Metadata-Version: 2.1
Name: tfds-korean
Version: 0.3.0rc0
Summary: A collection of Korean Text Datasets ready to use using Tensorflow-Datasets.
Home-page: https://github.com/jeongukjae/tfds-korean
Author: Ukjae Jeong
Author-email: jeongukjae@gmail.com
License: UNKNOWN
Keywords: tensorflow,machine learning,dataset
Platform: UNKNOWN
Classifier: Development Status :: 3 - Alpha
Classifier: Intended Audience :: Developers
Classifier: Intended Audience :: Science/Research
Classifier: License :: OSI Approved :: Apache Software License
Classifier: Programming Language :: Python :: 3
Classifier: Programming Language :: Python :: 3 :: Only
Classifier: Topic :: Scientific/Engineering :: Artificial Intelligence
Requires-Python: >=3.6
Description-Content-Type: text/markdown
Requires-Dist: tensorflow-datasets (>=4.2)
Requires-Dist: tensorflow (>=2.1)

# tfds-korean

A collection of Korean Text Datasets ready to use using [Tensorflow-Datasets](https://github.com/tensorflow/datasets).

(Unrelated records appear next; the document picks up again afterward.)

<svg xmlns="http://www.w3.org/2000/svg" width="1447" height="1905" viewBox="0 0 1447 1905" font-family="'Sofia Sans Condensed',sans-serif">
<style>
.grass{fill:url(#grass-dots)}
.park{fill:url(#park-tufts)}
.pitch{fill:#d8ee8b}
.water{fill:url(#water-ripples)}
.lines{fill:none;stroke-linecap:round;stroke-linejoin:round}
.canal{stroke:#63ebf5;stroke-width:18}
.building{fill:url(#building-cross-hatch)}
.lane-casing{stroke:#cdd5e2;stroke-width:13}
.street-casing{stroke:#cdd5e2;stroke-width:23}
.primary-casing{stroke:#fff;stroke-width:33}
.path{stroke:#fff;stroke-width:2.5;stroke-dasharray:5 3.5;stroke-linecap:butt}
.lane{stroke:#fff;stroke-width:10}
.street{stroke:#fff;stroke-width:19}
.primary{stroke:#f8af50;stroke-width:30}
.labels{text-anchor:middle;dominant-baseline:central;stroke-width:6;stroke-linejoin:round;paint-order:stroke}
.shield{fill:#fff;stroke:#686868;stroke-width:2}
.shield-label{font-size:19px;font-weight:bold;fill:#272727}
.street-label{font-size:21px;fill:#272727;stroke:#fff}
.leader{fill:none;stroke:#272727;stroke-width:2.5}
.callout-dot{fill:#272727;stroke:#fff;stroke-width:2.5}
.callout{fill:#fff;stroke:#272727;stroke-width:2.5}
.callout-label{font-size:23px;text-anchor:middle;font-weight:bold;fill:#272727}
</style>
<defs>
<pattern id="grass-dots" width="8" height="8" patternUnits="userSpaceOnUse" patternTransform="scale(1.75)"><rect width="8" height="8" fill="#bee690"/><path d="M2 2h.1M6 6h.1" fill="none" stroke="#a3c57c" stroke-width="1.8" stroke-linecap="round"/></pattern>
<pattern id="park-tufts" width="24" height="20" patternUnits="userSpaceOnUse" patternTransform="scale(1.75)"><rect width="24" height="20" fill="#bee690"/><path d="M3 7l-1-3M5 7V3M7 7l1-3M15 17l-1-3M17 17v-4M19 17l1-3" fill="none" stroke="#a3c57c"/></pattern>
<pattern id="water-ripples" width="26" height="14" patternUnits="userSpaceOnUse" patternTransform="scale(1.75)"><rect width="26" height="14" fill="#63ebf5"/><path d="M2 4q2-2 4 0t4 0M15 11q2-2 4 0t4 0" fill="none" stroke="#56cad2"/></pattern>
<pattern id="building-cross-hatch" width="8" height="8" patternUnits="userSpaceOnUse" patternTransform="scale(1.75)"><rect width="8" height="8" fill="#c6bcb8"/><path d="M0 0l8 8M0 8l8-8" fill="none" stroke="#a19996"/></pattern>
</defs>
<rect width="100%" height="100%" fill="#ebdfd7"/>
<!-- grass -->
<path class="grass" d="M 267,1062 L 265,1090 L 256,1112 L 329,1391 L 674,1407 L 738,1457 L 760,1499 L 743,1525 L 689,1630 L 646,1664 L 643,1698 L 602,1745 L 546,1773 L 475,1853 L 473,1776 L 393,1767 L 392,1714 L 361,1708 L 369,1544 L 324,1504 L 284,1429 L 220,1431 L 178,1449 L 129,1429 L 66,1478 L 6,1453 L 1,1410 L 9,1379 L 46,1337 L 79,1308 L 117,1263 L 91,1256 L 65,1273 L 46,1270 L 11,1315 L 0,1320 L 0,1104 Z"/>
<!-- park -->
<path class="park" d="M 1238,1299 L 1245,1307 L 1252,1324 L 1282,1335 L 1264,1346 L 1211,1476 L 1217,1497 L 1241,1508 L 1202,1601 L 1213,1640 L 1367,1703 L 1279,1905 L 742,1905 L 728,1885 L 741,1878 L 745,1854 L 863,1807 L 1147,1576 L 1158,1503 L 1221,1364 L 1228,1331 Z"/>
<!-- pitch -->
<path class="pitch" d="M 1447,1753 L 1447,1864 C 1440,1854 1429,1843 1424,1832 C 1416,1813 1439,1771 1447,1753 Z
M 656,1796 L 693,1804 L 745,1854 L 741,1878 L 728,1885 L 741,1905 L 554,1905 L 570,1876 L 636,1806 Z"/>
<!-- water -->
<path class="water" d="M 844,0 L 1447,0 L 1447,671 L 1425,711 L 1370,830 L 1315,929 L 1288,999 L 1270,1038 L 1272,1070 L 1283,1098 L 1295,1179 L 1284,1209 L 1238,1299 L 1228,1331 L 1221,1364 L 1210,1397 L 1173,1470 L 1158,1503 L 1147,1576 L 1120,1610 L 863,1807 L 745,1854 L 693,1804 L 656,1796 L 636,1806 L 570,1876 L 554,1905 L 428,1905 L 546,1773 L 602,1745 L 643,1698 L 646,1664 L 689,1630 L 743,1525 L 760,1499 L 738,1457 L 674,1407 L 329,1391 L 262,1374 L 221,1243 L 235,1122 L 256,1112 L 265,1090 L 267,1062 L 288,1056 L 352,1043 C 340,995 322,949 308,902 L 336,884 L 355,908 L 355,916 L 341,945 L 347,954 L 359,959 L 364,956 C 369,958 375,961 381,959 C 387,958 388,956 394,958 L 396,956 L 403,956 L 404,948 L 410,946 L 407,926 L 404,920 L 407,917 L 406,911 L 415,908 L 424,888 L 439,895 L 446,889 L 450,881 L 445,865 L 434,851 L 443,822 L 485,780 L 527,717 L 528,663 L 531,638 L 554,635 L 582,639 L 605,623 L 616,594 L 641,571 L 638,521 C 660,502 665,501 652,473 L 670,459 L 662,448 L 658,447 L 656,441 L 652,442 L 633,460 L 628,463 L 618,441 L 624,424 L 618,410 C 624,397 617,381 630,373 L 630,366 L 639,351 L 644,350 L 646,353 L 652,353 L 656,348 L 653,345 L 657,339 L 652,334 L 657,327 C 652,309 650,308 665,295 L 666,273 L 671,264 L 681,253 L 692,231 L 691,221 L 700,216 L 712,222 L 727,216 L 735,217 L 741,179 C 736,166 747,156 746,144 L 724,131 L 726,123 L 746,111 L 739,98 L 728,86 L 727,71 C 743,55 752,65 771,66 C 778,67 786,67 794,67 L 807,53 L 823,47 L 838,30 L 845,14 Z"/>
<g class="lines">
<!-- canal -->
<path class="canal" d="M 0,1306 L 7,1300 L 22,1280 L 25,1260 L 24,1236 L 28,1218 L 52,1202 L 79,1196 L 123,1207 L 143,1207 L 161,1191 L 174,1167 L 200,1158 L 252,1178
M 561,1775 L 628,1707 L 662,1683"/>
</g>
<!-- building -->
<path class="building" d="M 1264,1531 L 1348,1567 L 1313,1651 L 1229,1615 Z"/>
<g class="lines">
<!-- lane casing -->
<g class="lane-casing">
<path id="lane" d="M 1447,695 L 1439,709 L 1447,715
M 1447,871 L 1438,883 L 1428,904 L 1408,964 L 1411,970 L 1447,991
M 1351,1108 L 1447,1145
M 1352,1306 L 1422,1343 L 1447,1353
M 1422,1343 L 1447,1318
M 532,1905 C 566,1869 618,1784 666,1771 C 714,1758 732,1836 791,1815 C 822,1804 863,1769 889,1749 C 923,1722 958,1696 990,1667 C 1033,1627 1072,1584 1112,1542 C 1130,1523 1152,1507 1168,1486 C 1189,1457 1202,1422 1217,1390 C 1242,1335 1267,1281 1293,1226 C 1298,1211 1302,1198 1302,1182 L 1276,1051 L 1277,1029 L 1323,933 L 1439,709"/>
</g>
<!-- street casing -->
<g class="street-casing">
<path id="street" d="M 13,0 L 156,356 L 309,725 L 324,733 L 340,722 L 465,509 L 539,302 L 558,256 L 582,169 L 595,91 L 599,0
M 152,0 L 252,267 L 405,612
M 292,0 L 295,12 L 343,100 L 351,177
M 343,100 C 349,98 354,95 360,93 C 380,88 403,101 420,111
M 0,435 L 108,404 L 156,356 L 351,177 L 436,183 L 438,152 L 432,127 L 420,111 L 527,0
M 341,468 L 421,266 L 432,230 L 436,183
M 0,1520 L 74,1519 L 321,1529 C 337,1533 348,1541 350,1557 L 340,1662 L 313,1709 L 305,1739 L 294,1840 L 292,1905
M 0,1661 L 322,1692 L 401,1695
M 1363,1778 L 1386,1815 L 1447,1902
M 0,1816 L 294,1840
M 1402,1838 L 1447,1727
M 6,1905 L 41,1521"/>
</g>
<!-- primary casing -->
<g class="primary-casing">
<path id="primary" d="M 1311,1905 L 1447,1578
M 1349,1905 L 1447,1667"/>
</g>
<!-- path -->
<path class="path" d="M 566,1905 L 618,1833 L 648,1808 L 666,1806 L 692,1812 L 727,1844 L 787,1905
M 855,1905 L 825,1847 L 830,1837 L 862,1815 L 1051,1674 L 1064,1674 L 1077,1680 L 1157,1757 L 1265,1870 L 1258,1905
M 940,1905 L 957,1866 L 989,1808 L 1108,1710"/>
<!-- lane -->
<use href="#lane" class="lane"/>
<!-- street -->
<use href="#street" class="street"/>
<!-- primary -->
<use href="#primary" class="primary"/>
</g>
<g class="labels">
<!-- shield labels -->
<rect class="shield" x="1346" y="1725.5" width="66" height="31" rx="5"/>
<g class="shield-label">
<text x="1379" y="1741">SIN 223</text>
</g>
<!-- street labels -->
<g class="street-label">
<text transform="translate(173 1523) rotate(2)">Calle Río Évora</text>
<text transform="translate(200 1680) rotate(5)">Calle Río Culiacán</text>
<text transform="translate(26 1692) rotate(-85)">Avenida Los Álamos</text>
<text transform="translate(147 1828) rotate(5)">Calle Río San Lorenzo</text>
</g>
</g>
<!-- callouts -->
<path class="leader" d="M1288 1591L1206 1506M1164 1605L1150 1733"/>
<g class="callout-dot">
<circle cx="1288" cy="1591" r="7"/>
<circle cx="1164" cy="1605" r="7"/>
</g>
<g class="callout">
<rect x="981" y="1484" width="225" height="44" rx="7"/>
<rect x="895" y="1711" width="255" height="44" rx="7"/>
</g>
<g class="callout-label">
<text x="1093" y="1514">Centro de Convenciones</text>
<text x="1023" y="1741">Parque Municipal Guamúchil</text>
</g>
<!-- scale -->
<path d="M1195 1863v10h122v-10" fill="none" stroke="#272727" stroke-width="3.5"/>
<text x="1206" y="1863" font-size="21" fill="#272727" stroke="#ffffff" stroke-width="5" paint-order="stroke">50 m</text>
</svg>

[TensorFlow-Datasets](https://github.com/tensorflow/datasets)를 이용한 한국어/한글 데이터셋 모음입니다.

[**Dataset Catalog**](https://jeongukjae.github.io/tfds-korean) | [**pypi**](https://pypi.org/project/tfds-korean/) | [**CONTRIBUTING.md**](./CONTRIBUTING.md)

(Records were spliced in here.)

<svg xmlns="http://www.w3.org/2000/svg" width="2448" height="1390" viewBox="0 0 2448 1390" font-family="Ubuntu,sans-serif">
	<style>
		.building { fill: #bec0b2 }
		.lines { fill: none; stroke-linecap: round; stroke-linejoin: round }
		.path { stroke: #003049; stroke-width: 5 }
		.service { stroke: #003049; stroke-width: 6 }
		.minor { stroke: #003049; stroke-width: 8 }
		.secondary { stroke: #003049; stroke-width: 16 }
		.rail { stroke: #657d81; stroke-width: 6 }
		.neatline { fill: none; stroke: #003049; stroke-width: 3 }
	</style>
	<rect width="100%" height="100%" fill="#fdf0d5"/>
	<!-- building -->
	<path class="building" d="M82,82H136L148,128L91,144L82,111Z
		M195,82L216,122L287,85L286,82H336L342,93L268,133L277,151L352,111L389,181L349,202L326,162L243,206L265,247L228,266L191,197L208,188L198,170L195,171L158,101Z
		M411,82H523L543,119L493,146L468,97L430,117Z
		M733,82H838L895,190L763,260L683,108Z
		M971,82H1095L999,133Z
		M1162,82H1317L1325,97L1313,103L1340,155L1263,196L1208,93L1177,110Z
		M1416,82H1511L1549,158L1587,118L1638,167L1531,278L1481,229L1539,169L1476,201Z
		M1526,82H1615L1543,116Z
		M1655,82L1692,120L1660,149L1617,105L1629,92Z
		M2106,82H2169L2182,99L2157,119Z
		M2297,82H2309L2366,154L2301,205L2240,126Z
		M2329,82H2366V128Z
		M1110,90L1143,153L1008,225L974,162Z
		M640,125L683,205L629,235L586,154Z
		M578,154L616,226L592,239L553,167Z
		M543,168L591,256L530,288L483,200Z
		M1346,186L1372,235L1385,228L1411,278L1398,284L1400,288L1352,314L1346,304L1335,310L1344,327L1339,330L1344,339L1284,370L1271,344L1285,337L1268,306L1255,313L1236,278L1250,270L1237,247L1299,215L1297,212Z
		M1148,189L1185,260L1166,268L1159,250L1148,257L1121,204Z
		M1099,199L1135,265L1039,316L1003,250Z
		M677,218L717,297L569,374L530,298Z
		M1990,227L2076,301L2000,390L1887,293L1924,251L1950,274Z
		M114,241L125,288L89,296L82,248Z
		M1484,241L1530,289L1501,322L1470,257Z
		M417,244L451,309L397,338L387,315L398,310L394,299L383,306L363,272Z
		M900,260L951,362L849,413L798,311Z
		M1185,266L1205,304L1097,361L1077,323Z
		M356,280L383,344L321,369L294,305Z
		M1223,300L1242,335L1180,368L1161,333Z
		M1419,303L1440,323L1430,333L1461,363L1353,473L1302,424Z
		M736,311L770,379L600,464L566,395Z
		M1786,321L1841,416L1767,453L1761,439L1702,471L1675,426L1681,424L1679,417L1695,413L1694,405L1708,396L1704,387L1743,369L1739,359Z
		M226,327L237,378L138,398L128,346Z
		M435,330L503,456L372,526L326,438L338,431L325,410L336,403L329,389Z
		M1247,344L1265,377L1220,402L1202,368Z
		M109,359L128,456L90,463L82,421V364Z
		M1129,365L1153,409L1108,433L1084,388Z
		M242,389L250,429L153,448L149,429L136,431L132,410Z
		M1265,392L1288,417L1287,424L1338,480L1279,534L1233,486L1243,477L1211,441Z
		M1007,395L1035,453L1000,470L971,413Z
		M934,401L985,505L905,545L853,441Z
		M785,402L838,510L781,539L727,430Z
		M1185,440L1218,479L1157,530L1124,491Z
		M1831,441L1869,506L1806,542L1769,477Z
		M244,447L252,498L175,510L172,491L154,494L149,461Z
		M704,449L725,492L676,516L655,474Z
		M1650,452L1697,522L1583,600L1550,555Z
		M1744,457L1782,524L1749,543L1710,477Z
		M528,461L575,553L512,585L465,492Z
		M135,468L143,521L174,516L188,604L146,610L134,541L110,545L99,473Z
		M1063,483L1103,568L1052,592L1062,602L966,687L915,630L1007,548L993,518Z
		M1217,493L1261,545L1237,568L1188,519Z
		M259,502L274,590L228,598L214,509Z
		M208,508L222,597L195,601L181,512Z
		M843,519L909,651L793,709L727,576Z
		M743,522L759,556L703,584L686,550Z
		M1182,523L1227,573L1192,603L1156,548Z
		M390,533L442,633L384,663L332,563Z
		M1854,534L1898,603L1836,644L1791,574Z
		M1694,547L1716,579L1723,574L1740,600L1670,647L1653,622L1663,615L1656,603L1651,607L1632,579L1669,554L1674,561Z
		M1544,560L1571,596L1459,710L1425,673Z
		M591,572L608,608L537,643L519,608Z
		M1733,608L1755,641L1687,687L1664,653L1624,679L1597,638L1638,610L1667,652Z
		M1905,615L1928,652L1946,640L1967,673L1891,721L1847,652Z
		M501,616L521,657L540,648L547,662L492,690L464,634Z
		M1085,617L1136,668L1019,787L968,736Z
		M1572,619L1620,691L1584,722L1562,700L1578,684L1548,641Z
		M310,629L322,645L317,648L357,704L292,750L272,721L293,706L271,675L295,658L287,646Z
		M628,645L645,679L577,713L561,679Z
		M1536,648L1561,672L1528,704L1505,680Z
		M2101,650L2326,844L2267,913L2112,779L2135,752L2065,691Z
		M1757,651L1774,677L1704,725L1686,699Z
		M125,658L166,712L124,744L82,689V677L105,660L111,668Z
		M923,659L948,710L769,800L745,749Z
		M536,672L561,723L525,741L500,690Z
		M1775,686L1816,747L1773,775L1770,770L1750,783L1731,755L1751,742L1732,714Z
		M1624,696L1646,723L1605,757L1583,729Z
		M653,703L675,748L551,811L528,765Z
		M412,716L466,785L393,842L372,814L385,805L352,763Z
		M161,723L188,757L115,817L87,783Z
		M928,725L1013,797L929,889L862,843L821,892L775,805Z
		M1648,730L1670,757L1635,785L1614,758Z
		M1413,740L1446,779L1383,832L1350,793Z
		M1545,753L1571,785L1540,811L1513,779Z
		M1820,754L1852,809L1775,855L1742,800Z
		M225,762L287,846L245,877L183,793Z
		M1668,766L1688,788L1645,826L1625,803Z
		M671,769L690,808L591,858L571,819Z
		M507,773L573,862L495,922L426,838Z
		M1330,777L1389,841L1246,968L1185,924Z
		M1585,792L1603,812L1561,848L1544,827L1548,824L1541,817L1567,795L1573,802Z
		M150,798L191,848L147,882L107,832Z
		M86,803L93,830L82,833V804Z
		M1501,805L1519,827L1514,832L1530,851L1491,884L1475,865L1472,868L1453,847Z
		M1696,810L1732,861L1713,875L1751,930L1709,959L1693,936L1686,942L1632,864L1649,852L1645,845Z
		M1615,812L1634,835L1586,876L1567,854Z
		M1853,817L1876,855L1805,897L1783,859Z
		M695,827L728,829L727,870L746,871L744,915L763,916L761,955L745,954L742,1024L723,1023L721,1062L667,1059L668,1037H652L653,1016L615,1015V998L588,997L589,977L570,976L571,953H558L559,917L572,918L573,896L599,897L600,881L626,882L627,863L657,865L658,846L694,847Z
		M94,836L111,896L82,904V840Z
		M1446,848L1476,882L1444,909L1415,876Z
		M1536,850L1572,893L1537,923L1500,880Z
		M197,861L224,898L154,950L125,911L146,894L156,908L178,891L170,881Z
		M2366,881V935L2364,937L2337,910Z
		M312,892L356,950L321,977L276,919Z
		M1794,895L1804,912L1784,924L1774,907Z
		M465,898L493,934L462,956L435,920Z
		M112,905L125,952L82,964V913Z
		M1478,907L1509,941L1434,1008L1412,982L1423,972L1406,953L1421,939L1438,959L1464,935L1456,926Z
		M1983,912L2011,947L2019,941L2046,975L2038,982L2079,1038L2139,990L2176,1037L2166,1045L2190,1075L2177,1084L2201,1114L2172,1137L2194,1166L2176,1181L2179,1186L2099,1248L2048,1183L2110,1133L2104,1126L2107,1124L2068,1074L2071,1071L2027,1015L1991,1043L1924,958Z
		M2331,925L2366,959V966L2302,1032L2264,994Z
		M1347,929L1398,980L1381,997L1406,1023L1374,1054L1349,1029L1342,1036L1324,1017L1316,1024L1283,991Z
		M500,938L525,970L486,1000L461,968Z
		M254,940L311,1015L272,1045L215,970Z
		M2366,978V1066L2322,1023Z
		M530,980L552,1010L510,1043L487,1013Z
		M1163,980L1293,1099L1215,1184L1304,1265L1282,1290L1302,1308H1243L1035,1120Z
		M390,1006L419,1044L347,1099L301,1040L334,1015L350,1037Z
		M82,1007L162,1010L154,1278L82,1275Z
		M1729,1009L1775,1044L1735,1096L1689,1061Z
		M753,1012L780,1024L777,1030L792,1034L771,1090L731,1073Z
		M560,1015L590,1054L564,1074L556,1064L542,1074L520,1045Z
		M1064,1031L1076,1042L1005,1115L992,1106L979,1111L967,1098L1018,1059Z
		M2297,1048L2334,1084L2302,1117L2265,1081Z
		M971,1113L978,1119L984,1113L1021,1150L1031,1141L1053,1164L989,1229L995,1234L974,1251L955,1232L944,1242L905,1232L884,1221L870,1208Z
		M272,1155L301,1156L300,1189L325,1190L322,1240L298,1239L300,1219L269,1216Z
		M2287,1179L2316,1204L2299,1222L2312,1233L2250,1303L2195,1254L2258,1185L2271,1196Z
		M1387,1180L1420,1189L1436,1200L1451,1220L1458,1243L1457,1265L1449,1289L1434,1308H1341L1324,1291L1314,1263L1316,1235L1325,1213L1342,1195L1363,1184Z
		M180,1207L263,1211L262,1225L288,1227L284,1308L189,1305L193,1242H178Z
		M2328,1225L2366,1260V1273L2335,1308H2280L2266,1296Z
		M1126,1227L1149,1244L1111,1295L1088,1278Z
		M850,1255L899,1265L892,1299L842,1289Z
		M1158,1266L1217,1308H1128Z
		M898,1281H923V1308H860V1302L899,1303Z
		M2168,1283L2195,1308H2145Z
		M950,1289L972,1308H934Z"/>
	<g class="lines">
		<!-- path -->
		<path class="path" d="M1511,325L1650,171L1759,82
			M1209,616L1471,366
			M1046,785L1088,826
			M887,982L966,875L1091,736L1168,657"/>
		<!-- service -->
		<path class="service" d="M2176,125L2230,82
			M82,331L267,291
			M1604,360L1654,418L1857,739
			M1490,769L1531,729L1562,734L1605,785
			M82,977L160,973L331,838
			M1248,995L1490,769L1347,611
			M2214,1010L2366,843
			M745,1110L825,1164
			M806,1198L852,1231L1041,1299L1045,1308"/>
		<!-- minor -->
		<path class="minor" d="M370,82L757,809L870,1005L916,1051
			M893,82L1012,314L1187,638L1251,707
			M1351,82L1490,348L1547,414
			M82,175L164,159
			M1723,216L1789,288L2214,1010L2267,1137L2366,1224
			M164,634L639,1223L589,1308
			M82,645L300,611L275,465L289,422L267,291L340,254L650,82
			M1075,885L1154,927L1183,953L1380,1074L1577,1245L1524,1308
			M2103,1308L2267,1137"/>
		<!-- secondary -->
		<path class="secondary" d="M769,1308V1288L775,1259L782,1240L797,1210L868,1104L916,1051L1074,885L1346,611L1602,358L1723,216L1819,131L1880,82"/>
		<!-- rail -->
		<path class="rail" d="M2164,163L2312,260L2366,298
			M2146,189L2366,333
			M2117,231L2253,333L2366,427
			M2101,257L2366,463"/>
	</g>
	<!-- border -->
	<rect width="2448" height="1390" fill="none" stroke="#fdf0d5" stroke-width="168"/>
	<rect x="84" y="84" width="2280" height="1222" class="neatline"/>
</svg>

![PyPI - License](https://img.shields.io/pypi/l/tfds-korean)
![PyPI](https://img.shields.io/pypi/v/tfds-korean)
[![Test Python](https://github.com/jeongukjae/tfds-korean/actions/workflows/test-python.yml/badge.svg)](https://github.com/jeongukjae/tfds-korean/actions/workflows/test-python.yml)

## Usage

### Installation

```sh
pip install tfds-korean
```

### Loading dataset

```python
import tensorflow_datasets as tfds
import tfds_korean.nsmc # register nsmc dataset

ds = tfds.load('nsmc')

train_ds = ds['train'].batch(32)
test_ds = ds['test'].batch(128)

# define model
# ....
# ....

model.fit(train_ds)
model.evaluate(test_ds)
```

See [Dataset Catalog page](https://jeongukjae.github.io/tfds-korean) for dataset list and details of each dataset.

## Examples

* [Loading NSMC dataset](./examples/nsmc_loading_datasets.ipynb)
* [Training a classifier using Korean hate speech dataset](./examples/korean_hate_speech_lstm.ipynb)

## Licenses

The license for this repository and licenses for datasets are applied separately. It is recommended to use each dataset after checking the dataset's website.

본 레포지토리의 라이선스와 데이터셋의 라이선스는 별도로 적용됩니다. 데이터셋을 사용하기 전 각 데이터셋의 라이선스와 웹 사이트를 확인 후 사용하시길 권해드리며, 본 라이브러리는 데이터셋을 호스팅하거나 배포하지 않는 점을 참고부탁드립니다.